Sparkie was militant and had enemy cats in the house. When her worst enemy got sick she sat with her and guarded her and attacked any cat that came too close. She was vocal and bossy and pushy, like a Jewish mother out of a Woody Allen film. She was as much like a jewish mom as she could be.
But she is dying.
When Dana comes home Sparkie sniffs and tries to find her because the light has grown dim in the room and in her eyes. While Dana nuzzles Sparkie I go out to the hall and into the bathroom to leak. I have barely finished when I hear Dana yelling at me.
She had a fit when she couldn’t find you, Dana says, looking at me gravely. I pick Sparkie up and put her on my lap until she falls asleep and into a coma she will not come out of.
She may not come out of this, I say.
Maybe she was hanging on till I got here because she didn’t want to die when you were alone, Dana suggests.
Or she wanted to see you one more time, I say.
We put her in the walk in closet on a towel.
That was Friday. She never came out of it Saturday. But she didn’t start to die until Sunday afternoon.
And right after the Falcons’ game I walk back to where she is lying on the bed, unconscious. I give Sparkie fluids, which is pointless but I do it anyway. All of a sudden she starts dying right there in the bright, dappled November sunshine.
She stiffens. That’s a jolt from her sympathetic nervous system trying to keep her alive. And in then in that cheerful light she stops breathing.
But her heart keeps on beating for thirty seconds and stops and she is dead.

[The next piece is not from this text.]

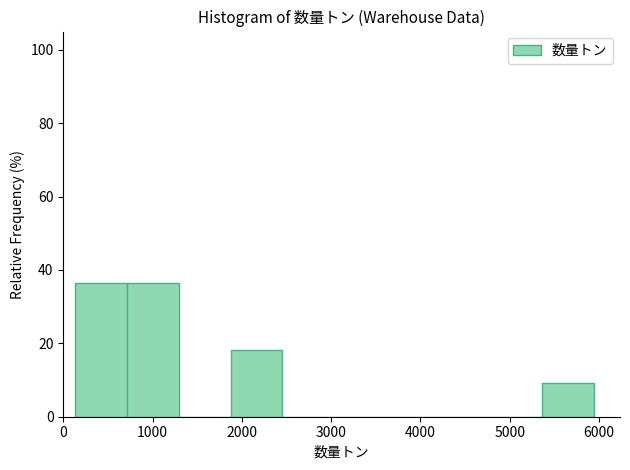

How tall is the bar that spans 100 to 700 on the x-axis? Neither the bar edges nor the heights are printed on the chart, so give them approximately, as read against the axes.

36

We both stay away from each other the rest of Sunday, finding a way to grieve. Grief is a highly personal matter. I observe Sparkie’s life and death by not eating pork. Since she died to this day I have not eaten pork.
After I get back what’s left of Sparkie i get a little wooden urn for her ashes. Then I find the right store and buy a little blue Star of David and glue it on the urn and place the baggie of ashes in and seal it.
I am a nonbeliever but if I did believe I would say that if we have immortal souls why shouldn’t animals, even the lowest beast of the field? And if we are reunited in some afterlife with humans, why not our pets? Ecclesiasties notwithstanding I believe they would indeed have souls. Why not? And even if we are immortal only in the sense of being remembered by the living, Sparkie will live, deep in the hole in my heart that was ripped out when she died. Until Dana and i are no more Sparkie will live.
Why do animals not appear to grieve as we do? Since they are not blessed with speech and other gifts that make us “higher” organisms do they merely not need it? Or do they remember something we have forgotten, how to live with death without bitching but with acceptance and utter humility? Since they cannot speak they cannot tell us. Another agonizing unanswered question for the ages.
I have instructed Dana that if I die before her that she will put what’s left of Sparkie in my coffin with me even if she has to hide it, because Sparkie’s place is with me, always.
Sparkie, i will follow you into the dark.